42 There was no smile on the mother's face

The motor of the tricycle roared abruptly, and puffs of green smoke rose from its exhaust pipe, and the iron lump was like a stubborn bull, rushing desperately to the top of the slope. The tricycle was driven by www.biquge.info father surnamed Zheng, who was skillful in gearing, talking to the people in the carriage while keeping the gear, because the motor was too loud, the person who spoke had to raise his voice and shout, leaving a lot of dialogue in the green smoke behind the car.

My mother's face was so ugly that I didn't dare to look up at my mother's face because I was shameless. In the midst of all my thoughts, I cautiously glanced at my mother, and her mother's expression made my heart cut like a knife. I felt very guilty that I was not angry, and that morning there was a parent-teacher conference at school, and I was going to call an acquaintance to replace my parents, but I couldn't bear to let my mother know that my grades would be so bad. However, I knew too few people, so I could only call my mother from her home dozens of kilometers away to school. My mother probably never imagined that her son would be so decadent, and my name was at the bottom of the class, and I still don't know the last few places, because I didn't even have the courage to look at the report card at that time, and the grades were too poor.

An aunt asked her mother, "How are your new grades?" The mother didn't even have a smile to deal with, and she replied lightly, "This guy made me sad to death, and I will never give him a parent-teacher conference again!" "I was nestled in the corner of the carriage, my head bowed, and at that moment I felt that I was useless, that there was no hope, and now even my mother had given up on me! I was a good argument in many things, but I was speechless in this kind of thing.

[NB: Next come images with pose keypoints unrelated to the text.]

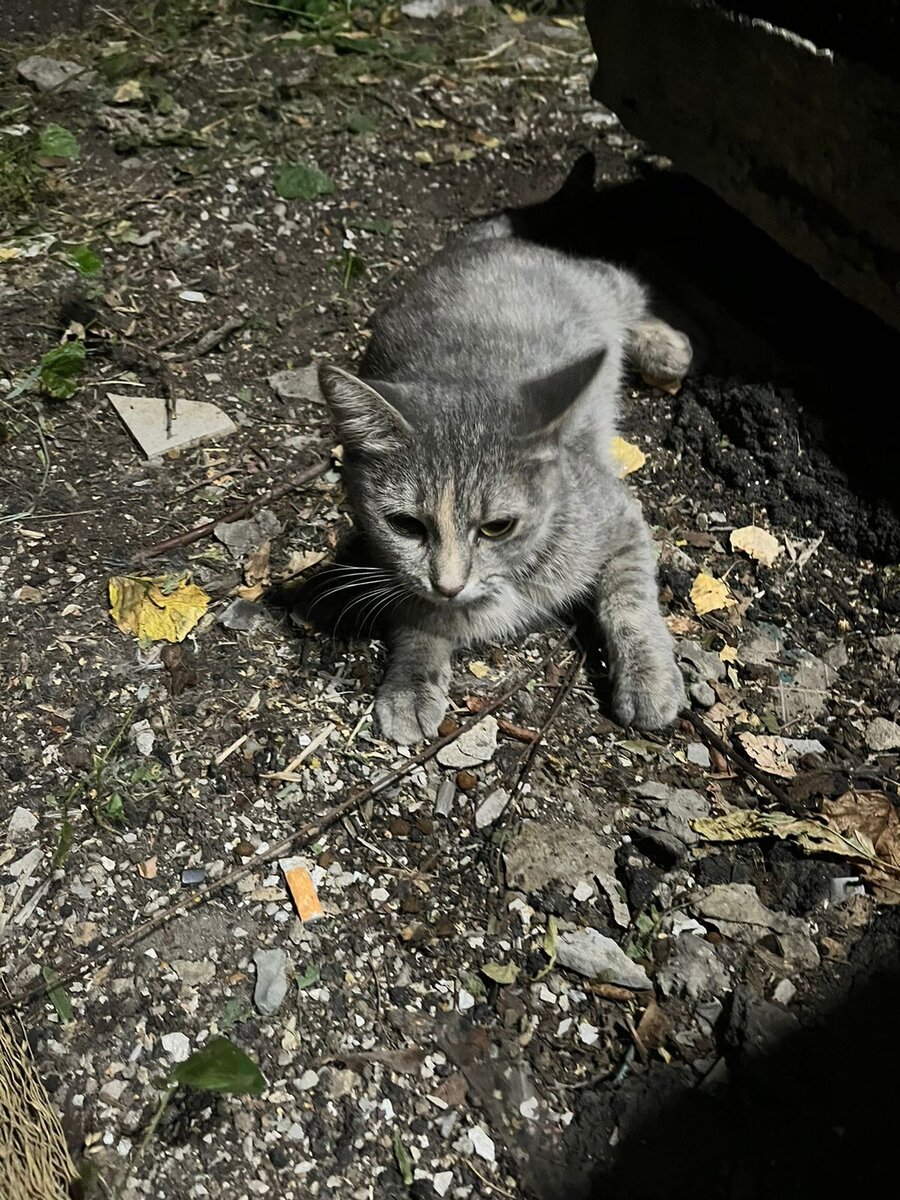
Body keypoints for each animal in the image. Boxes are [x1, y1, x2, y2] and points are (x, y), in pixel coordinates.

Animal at [321, 216, 696, 739]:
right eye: (406, 525)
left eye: (497, 527)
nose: (449, 584)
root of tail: (485, 243)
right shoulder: (393, 567)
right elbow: (418, 617)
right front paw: (411, 682)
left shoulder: (620, 518)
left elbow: (631, 600)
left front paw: (649, 675)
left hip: (600, 288)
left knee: (626, 285)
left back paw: (663, 344)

What kind of youth is that? Can make my academic performance plummet?

It was an age when love letters were flying all over the sky, and I was drunk and dreamed of death. The love was at the beginning, but he failed to stop the precipice, and he was precocious, which made affection a sign of that age. How many nights of self-study have been drowsy because of the way a girl walks, what is knowledge?

It was an age when the rivers and lakes were full of righteousness. After evening self-study, I heard that there were many vicious battles to be fought, and I needed to hold bricks to support the scene, and when I heard that my blood was boiling, isn't this the legendary rivers and lakes? So I lit a cigarette, pretended to be a gangster, and shuttled through the streets and alleys, waiting for the war to happen. But it's very depressed, the momentum is so big, three years of high school, and I haven't even waited for a vicious battle, is it that the other party is scared? Or is it a Jianghu incident deliberately made up by Lao Guan?

After the parent-teacher conference, I fell into a stage of self-blame and self-reflection, and my mother's disappointment gave me a lot of motivation. So I changed my normal and began to be silent, I was no longer seen playing basketball on the playground, I was no longer seen under the dim street lamp, and I was no longer seen behind the girl. However, behind the ambition and pride, there is a momentary discovery of conscience. That momentum gradually came to naught, and when I decided to dig into the books, I felt too much powerlessness, too many lessons that had been pulled down, and a kind of helplessness to go back.

I buried my future with my own hands, and I was more affectionate at an age when I should be studying. At an age when it should be vibrant, it's sad. Although there were some objective factors that affected my normal life and studies to a large extent at that time, this was not the main excuse, and there was no need to excuse my decadence with other reasons.

When I think of that embarrassing moment, the despair on my mother's face, I always feel like my heart is pounding. I feel guilty for being an uncompetitive person, and I should bring honor to my family, or get into a good university to repay them, shouldn't I?

The road is long, there is no need to immerse yourself in a life of guilt, isn't life a process of awakening again and again? Keep your mother's disappointed look in your heart, be brave yourself, be a better version of yourself, and let your mother's smile bloom on her face again. Return your life to a clean slate.